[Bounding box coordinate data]
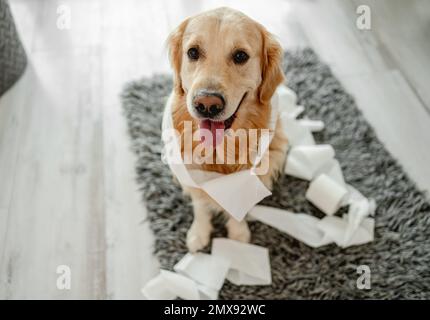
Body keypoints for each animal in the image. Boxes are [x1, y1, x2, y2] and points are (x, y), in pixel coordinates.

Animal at [166, 6, 288, 252]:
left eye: (240, 56)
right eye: (193, 52)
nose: (207, 105)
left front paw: (238, 234)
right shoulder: (193, 175)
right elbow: (200, 205)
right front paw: (199, 232)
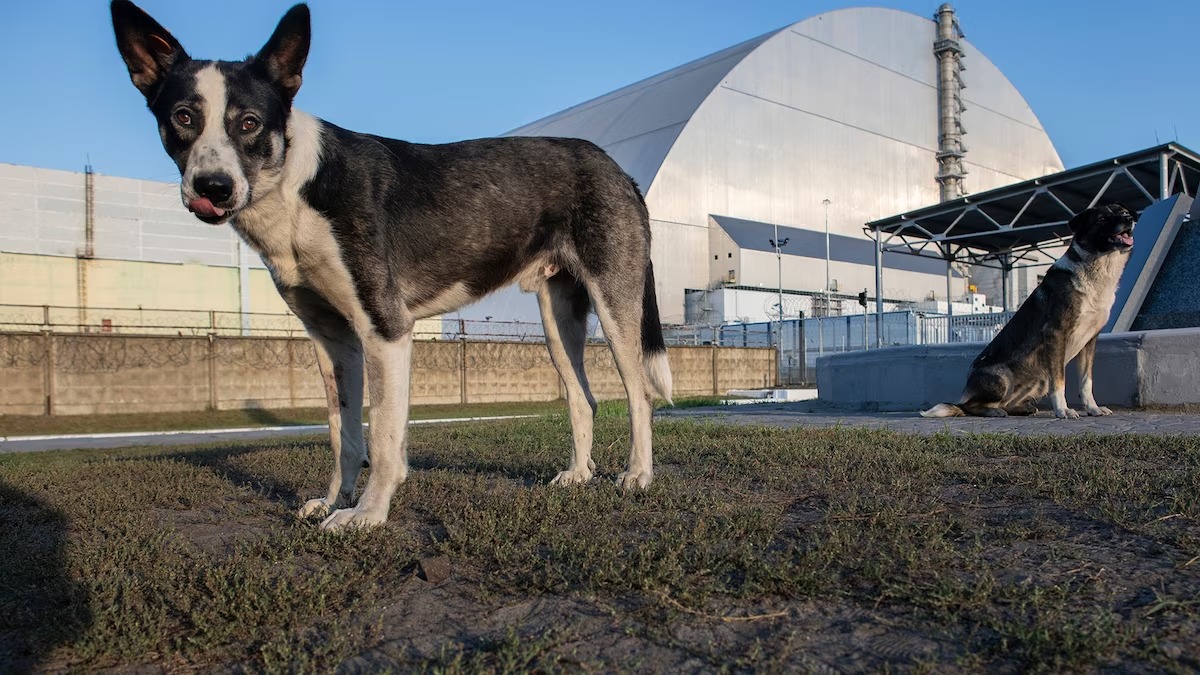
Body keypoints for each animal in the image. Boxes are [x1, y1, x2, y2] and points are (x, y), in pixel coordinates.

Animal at [110, 0, 676, 528]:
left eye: (249, 123)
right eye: (182, 117)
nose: (213, 187)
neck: (299, 185)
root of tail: (618, 169)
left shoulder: (385, 329)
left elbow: (382, 435)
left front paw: (366, 515)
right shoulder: (333, 340)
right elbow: (343, 434)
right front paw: (334, 500)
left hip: (615, 304)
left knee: (640, 393)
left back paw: (637, 476)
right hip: (557, 318)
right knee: (583, 398)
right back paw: (579, 475)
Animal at [916, 201, 1132, 417]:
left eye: (1123, 212)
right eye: (1101, 219)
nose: (1129, 219)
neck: (1098, 266)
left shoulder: (1090, 339)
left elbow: (1086, 381)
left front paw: (1093, 408)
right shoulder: (1055, 332)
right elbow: (1059, 381)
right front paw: (1063, 410)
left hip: (1039, 379)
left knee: (1005, 403)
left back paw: (1021, 408)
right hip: (1003, 377)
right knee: (968, 406)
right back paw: (993, 411)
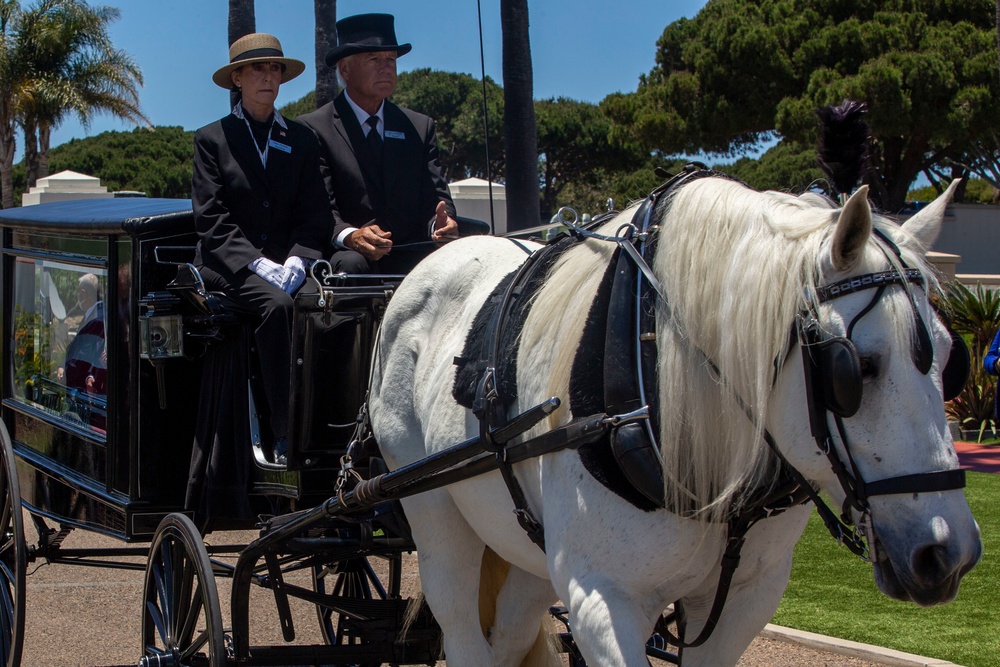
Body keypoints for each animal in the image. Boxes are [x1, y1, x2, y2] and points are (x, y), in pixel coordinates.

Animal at [370, 175, 984, 664]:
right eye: (855, 369)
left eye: (952, 360)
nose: (948, 553)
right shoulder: (602, 596)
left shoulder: (744, 599)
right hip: (434, 510)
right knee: (461, 626)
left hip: (521, 543)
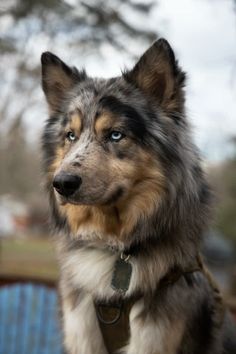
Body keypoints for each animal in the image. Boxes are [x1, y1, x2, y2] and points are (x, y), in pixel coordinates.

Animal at [40, 39, 236, 354]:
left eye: (115, 135)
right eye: (71, 135)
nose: (62, 183)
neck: (115, 245)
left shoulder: (154, 337)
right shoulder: (82, 330)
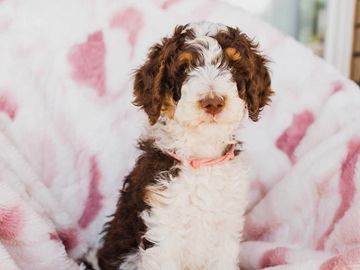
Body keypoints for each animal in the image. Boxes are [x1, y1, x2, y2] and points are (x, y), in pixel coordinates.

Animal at [94, 21, 272, 270]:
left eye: (233, 67)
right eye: (184, 69)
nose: (213, 102)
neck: (201, 158)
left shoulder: (226, 224)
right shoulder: (161, 225)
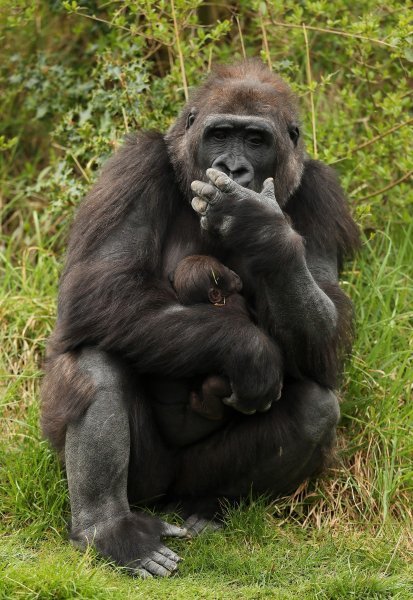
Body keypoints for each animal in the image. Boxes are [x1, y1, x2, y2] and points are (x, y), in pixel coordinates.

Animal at [41, 61, 358, 576]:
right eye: (220, 134)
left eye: (256, 139)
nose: (232, 168)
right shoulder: (135, 164)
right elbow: (100, 288)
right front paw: (251, 352)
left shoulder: (323, 194)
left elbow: (323, 344)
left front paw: (261, 228)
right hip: (146, 484)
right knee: (95, 360)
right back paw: (109, 529)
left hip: (190, 479)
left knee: (315, 408)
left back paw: (208, 505)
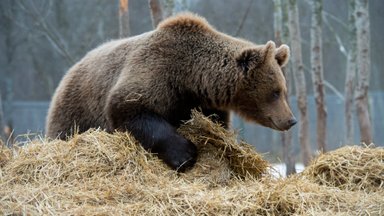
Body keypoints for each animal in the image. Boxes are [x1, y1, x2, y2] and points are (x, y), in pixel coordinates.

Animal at [45, 13, 296, 172]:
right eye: (275, 92)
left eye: (283, 90)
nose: (290, 120)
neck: (192, 78)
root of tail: (69, 71)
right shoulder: (156, 74)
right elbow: (130, 109)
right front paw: (185, 154)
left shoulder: (202, 102)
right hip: (76, 110)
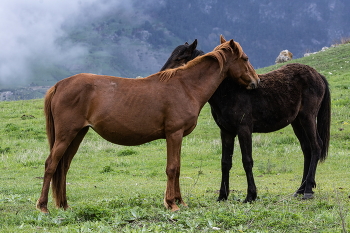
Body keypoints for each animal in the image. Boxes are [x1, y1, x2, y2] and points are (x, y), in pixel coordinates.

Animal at [36, 36, 260, 213]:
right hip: (66, 135)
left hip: (77, 134)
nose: (256, 82)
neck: (186, 86)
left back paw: (64, 205)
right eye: (246, 59)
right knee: (51, 164)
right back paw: (43, 206)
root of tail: (60, 85)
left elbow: (178, 168)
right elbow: (172, 168)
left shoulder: (177, 136)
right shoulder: (174, 134)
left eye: (179, 58)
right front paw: (171, 203)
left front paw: (180, 201)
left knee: (63, 166)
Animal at [161, 36, 330, 202]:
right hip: (297, 122)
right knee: (307, 149)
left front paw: (251, 195)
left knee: (316, 146)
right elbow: (225, 162)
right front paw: (222, 195)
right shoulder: (226, 132)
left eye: (179, 58)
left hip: (308, 117)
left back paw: (308, 190)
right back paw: (300, 190)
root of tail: (318, 75)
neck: (230, 91)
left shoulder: (244, 130)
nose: (162, 75)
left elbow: (247, 161)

Work to complete
Repeat the entries exactly, without pictures.

Answer for this exercise
Body keypoints for each animal in the image. Boxes are [x1, y1, x2, y2] and points are (x, y), in pixel coordinates.

Animal at [166, 6, 288, 252]:
left eye: (240, 56)
right eye: (193, 52)
nose: (207, 105)
left front paw: (238, 234)
right shoulder: (193, 175)
right elbow: (200, 205)
right front paw: (199, 232)
Body keypoints for each animal in the image. Boxes are [x1, y1, x2, y2] and points are (x, y), in pixel coordinates.

Animal at [110, 0, 676, 528]:
left eye: (249, 123)
right eye: (182, 117)
nose: (213, 187)
neck: (299, 185)
root of tail: (618, 169)
left shoulder: (385, 329)
left elbow: (382, 435)
left front paw: (366, 515)
right shoulder: (333, 340)
right elbow: (343, 434)
right front paw: (334, 500)
left hip: (615, 304)
left knee: (640, 393)
left back paw: (637, 476)
right hip: (557, 318)
right knee: (583, 398)
right back paw: (579, 475)
Animal at [916, 201, 1132, 417]:
left eye: (1123, 212)
right eye: (1101, 219)
nose: (1129, 219)
neck: (1098, 266)
left shoulder: (1090, 339)
left elbow: (1086, 381)
left front paw: (1093, 408)
right shoulder: (1055, 332)
right elbow: (1059, 381)
right front paw: (1063, 410)
left hip: (1039, 379)
left knee: (1005, 403)
left back paw: (1021, 408)
right hip: (1003, 377)
right knee: (968, 406)
right back paw: (993, 411)
Body keypoints for each animal in the image. Boxes are [x1, y1, x2, y2] and points are (x, y), in pixel coordinates.

Animal at [370, 175, 984, 664]:
right eye: (855, 369)
left eye: (952, 360)
nose: (948, 553)
right shoulder: (602, 596)
left shoulder: (744, 599)
right hip: (434, 510)
right knee: (461, 626)
left hip: (521, 543)
Body keypoints for each animal in the image. Boxes are [x1, y1, x2, y2] and points are (x, y), in pixel coordinates.

Animal at [40, 39, 236, 354]:
left eye: (115, 135)
right eye: (71, 135)
nose: (62, 183)
neck: (115, 245)
left shoulder: (154, 337)
right shoulder: (82, 330)
Body keypoints for each animal in the image. Boxes are [x1, y1, x2, y2] and points are (x, y), in pixel coordinates.

Animal at [94, 21, 272, 270]:
left eye: (233, 67)
right eye: (184, 69)
nose: (213, 102)
neck: (201, 158)
left shoulder: (226, 224)
right shoulder: (161, 225)
Body keypoints for each animal in the image. Boxes are [x1, y1, x2, y2] and points are (x, y), in pixel coordinates.

Animal at [41, 61, 358, 576]:
right eye: (220, 134)
left eye: (256, 139)
nose: (232, 168)
right shoulder: (135, 164)
right elbow: (100, 288)
right front paw: (251, 352)
left shoulder: (323, 194)
left elbow: (323, 344)
left front paw: (261, 228)
right hip: (146, 484)
right knee: (95, 360)
right back paw: (109, 529)
left hip: (190, 479)
left knee: (315, 408)
left back paw: (208, 505)
Body keypoints for each animal in the image. Boxes are [x1, y1, x2, y2] and points are (x, y), in pixel coordinates.

Animal at [45, 13, 296, 172]:
right eye: (275, 92)
left eye: (283, 90)
nose: (290, 120)
neck: (192, 78)
root of tail: (69, 71)
right shoulder: (156, 74)
right elbow: (130, 109)
right front paw: (185, 154)
left shoulder: (202, 102)
right hip: (76, 110)
Body keypoints for each animal in the image. Boxes are [x1, y1, x2, y2] and points are (x, y), in pixel coordinates.

Animal at [36, 36, 260, 213]:
right hip: (66, 135)
left hip: (77, 134)
nose: (256, 82)
neck: (186, 86)
left back paw: (64, 205)
right eye: (246, 59)
right knee: (51, 164)
right back paw: (43, 206)
root of tail: (60, 85)
left elbow: (178, 168)
right elbow: (172, 168)
left shoulder: (177, 136)
right shoulder: (174, 134)
left eye: (179, 58)
right front paw: (171, 203)
left front paw: (180, 201)
left knee: (63, 166)
Animal at [161, 36, 330, 202]:
right hip: (297, 122)
right knee: (307, 149)
left front paw: (251, 195)
left knee: (316, 146)
right elbow: (225, 162)
right front paw: (222, 195)
right shoulder: (226, 132)
left eye: (179, 58)
left hip: (308, 117)
left back paw: (308, 190)
right back paw: (300, 190)
root of tail: (318, 75)
neck: (230, 91)
left shoulder: (244, 130)
nose: (162, 75)
left elbow: (247, 161)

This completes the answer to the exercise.